Por Lílian Monks Duarte de Vargas*

Reconhecer o valor extraordinário da Constituição de 1988 não deve obliterar a visão quando há tantas limitações e insuficiências que foram sendo admitidas e naturalizadas ao longo da história, sinalizando os necessários passos que haveremos de dar a partir de um projeto de reconstrução nacional que, sempre baseado no pacto constituinte original, devem superar algumas amarras que foram-se criando nesse período.

Em relação à divisão dos poderes da República, a concentração no Executivo das decisões de planificação e execução escondem em razões burocráticas uma aversão à participação popular ao mesmo tempo que o obrigam a intrincadas negociações com o Parlamento, com o Ministério Público (novo protagonista de política pública) e até com o Tribunal de Contas (que ganha privilégios que rivalizam com poderes da República) em um “jogo de empate” que paralisa decisões políticas estratégicas e quase inviabilizam um desenvolvimento consistente e soberano. O Legislativo é pressionado fortemente para agir contra um suposto “excesso de opções partidárias” que levaria à ingovernabilidade, quando o que se trata, realmente, é de uma tentativa de isolar e extinguir a legítima representação dos setores marginalizados e subalternizados da sociedade. Finalmente, contra o Judiciário (a quem incumbe a garantia não apenas das “liberdades políticas”, a dimensão liberal dos direitos políticos, mas também a garantia dos direitos econômicos, sociais e culturais) promove-se forte pressão midiática para submeter suas decisões às razões do poder econômico.

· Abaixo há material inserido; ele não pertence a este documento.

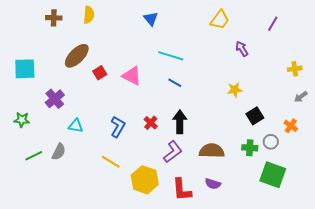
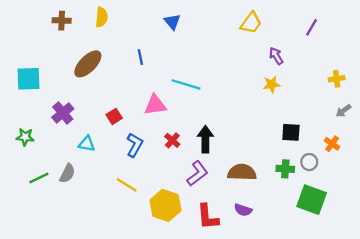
cyan line: (171, 56) -> (186, 84), moved
red square: (100, 73) -> (114, 116), moved
pink triangle: (132, 76) -> (155, 105), moved, turned -35
blue line: (175, 83) -> (140, 57), moved, turned 48
yellow star: (235, 90) -> (272, 84), moved
black square: (255, 116) -> (291, 132), turned 36

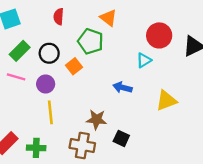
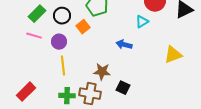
yellow triangle: (166, 101) -> (173, 55), moved
green cross: (36, 148) -> (67, 96), moved

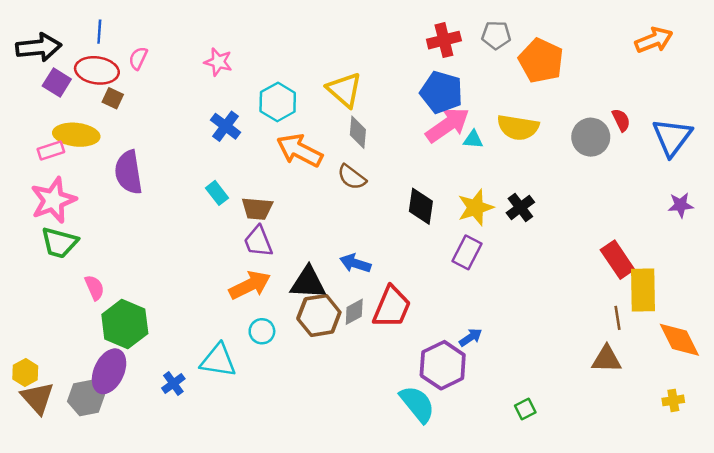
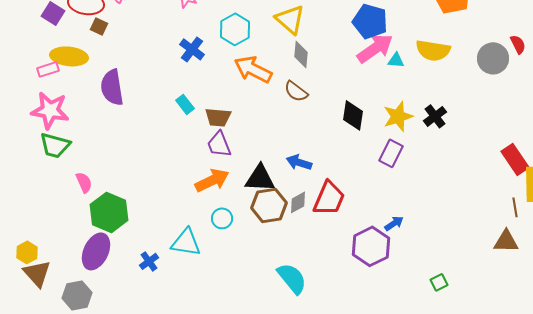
pink star: (53, 200) -> (50, 110), turned 30
gray hexagon: (86, 398) -> (77, 295), moved
cyan semicircle: (417, 404) -> (292, 278), moved

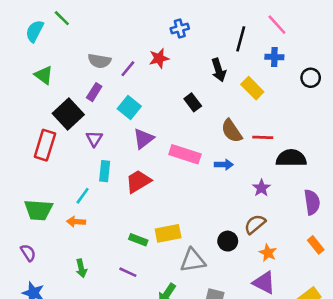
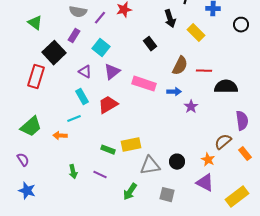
brown semicircle: (232, 131) -> (180, 66), turned -120
purple triangle: (94, 139) -> (85, 72), moved, turned -32
cyan rectangle: (105, 171) -> (82, 97), turned -35
purple star: (261, 188) -> (191, 107), moved
cyan line: (83, 196) -> (74, 119), moved, turned 32
green trapezoid: (38, 210) -> (31, 127), turned -45
brown semicircle: (255, 224) -> (223, 142), moved
black circle: (228, 241) -> (177, 162), moved
green arrow: (81, 268) -> (73, 172), moved

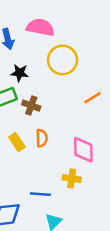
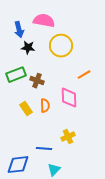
black star: (20, 73) -> (28, 48), moved
pink diamond: (83, 150) -> (69, 98), moved
yellow cross: (72, 178) -> (68, 137), turned -32

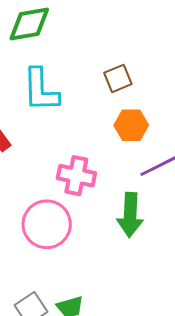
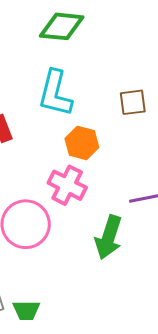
orange hexagon: (131, 125) -> (82, 143), moved

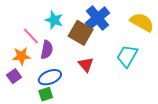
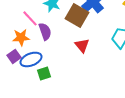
purple semicircle: (47, 50) -> (45, 31), turned -30
blue ellipse: (50, 77) -> (31, 59), moved

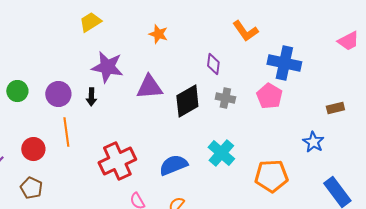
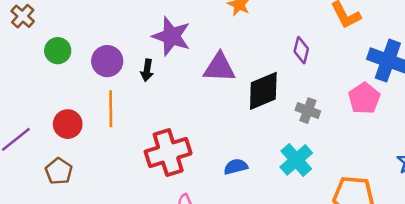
gray cross: (225, 98) -> (308, 111), moved
blue semicircle: (173, 165) -> (236, 167), size x0.7

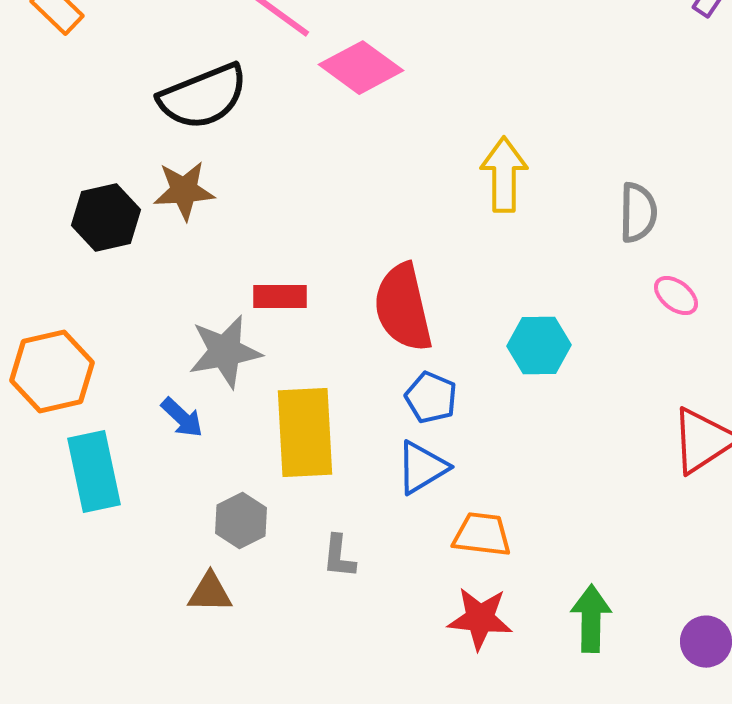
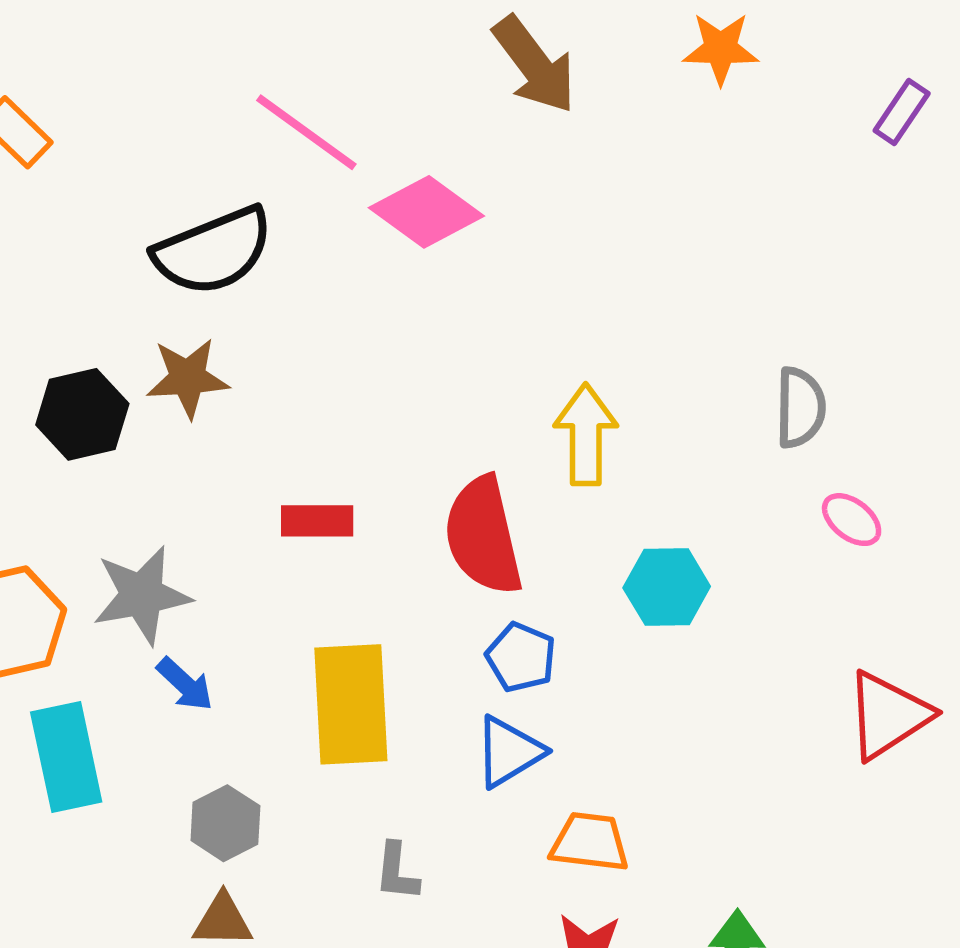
yellow arrow: (504, 175) -> (586, 435), moved
gray star: (225, 352) -> (142, 595), moved
gray hexagon: (241, 521) -> (225, 823), moved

O abastardamento dos poderes não acontece por acaso: a planificação econômica precisa atender a um modelo de desenvolvimento econômico submisso aos interesses imperialistas; a participação popular na elaboração das leis tende a ser anulada pelos riscos inerentes à manutenção dos privilégios da elite econômica parasitária, especialmente à associada ao grande capital internacional, bem como à “paz e segurança nacional”, papel que as Forças Armadas sempre se arrogaram como últimas fiadoras; a cooptação da captura ideológica da cúpula do Judiciário pela elite econômica e a subjugação da base do Judiciária pela camisa-de-força das decisões com caráter vinculante e pelo disciplinamento dos juízes por via administrativa (e até penal, pelo “crime de hermenêutica” na esteira do que acontece atualmente em vários países do mundo) visa criar a legitimação de uma política de sonegação dos direitos do povo, muito semelhante ao que aconteceu na Alemanha nazista, sob os auspícios das teorias de Carl Schmitt.

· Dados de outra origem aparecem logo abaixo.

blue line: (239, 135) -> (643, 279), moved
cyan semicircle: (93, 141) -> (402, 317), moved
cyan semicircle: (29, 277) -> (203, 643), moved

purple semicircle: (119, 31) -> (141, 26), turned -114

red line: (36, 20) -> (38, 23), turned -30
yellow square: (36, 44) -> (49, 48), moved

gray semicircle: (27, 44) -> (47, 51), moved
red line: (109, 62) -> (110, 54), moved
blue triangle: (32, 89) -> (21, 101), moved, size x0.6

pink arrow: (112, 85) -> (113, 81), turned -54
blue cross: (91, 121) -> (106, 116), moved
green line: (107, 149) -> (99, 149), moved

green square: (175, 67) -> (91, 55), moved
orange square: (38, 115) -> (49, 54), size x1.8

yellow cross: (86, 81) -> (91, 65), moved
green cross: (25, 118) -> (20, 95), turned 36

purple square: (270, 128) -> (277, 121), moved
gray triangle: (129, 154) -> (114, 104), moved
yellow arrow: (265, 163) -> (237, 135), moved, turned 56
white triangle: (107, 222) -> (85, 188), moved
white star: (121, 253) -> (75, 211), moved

Tímidas, mas relevantes, limitações que a Constituição original de 1988 fazia ao poder econômico foram extirpadas, como a limitação dos juros bancários ou a diferenciação entre empresa brasileira de capital nacional e empresa brasileira de capital estrangeiro. Outras nunca foram implementadas como a auditoria de dívida pública.

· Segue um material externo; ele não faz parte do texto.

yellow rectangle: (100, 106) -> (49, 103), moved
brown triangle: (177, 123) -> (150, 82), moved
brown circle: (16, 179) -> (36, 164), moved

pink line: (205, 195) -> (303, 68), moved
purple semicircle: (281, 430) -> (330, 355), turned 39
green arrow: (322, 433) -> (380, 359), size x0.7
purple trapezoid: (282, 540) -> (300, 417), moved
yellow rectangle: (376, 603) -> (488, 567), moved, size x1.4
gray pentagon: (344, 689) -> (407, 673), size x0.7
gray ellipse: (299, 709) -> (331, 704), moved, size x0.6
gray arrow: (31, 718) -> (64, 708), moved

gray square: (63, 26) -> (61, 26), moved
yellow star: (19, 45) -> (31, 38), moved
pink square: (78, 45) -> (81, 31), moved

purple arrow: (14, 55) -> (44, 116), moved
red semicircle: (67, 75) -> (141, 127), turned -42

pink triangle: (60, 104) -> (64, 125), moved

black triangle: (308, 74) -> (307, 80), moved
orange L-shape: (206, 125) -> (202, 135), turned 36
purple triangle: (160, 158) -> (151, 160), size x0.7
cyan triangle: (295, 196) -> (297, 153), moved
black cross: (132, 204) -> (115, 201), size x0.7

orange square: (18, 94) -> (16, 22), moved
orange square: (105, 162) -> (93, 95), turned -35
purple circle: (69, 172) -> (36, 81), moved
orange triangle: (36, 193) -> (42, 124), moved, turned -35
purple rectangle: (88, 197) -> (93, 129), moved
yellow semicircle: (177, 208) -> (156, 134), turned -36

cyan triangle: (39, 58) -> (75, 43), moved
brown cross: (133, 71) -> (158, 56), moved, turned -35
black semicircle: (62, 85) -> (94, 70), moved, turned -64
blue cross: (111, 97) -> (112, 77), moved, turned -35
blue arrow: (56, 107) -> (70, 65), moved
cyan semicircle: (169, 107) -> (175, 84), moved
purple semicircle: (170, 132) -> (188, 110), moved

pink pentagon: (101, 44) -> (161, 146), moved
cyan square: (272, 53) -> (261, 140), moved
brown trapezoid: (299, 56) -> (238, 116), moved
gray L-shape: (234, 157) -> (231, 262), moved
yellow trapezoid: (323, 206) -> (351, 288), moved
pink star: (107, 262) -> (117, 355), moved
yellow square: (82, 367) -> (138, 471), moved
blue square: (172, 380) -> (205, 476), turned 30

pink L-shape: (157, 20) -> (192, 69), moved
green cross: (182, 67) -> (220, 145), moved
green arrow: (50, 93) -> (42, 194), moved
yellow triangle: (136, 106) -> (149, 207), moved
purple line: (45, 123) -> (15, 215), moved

O desmonte do Estado brasileiro e a desvalorização do servidor público e do ensino; a liquidação dos bancos públicos e das políticas de fomento; a liquidação de pesquisa e da indústria de ponta de tecnologia nacional, especialmente nos setores competitivos, como na produção petrolífera, petroquímica, de mineração, aeronáutica, de construção pesada e de produtos alimentícios; a inviabilização das potencialidades de planejamento e execução de grandes projetos de desenvolvimento econômico.

Tudo é feito como se não houvesse grandes beneficiários de uma criminosa política antinacional e antipopular: a elite corrompida; o empresariado vende-pátria; o militar que bate continência à bandeira listro-estrelada. Mas, principalmente, o grande beneficiário da desgraça nacional é a “potência amiga”, que age sorrateiramente e, na coxia, manobra os cordéis das marionetes de plantão que governam o país. O povo distraído, sem perceber que é subtraído em tenebrosas transações, carrega pedras como penitentes construindo estranhas catedrais.

Mas atenção nos roteiristas, produtores e diretores da tragédia nacional é imprescindível para saber quem são os inimigos e seus (nem tão) subterrâneos interesses. A luta pela emancipação nacional e por um substancial democracia nunca estiveram tão em pauta.

Nesses momentos em que se aproxima o bicentenário de nossa independência formal, talvez seja tempo de, relembrando o sonho de uma independência real, tatuarmos na epiderme de nosso convívio a lembrança de que a autonomia nacional ainda está para se construir. Seria bom, em tempos de desvalorização dos símbolos nacionais, quem sabe resgatarmos nossa bandeira verde-amarela, já não mais como associada amargamente ao entreguismo e ao irracionalismo, mas como uma nova bandeira em que o surrado dístico positivista seja substituído por outro mais atual: Independência (nacional), Ordem (democrática) e Progresso (para todos e todas).

 

*Militante da base dos advogados Porto Alegre-RS.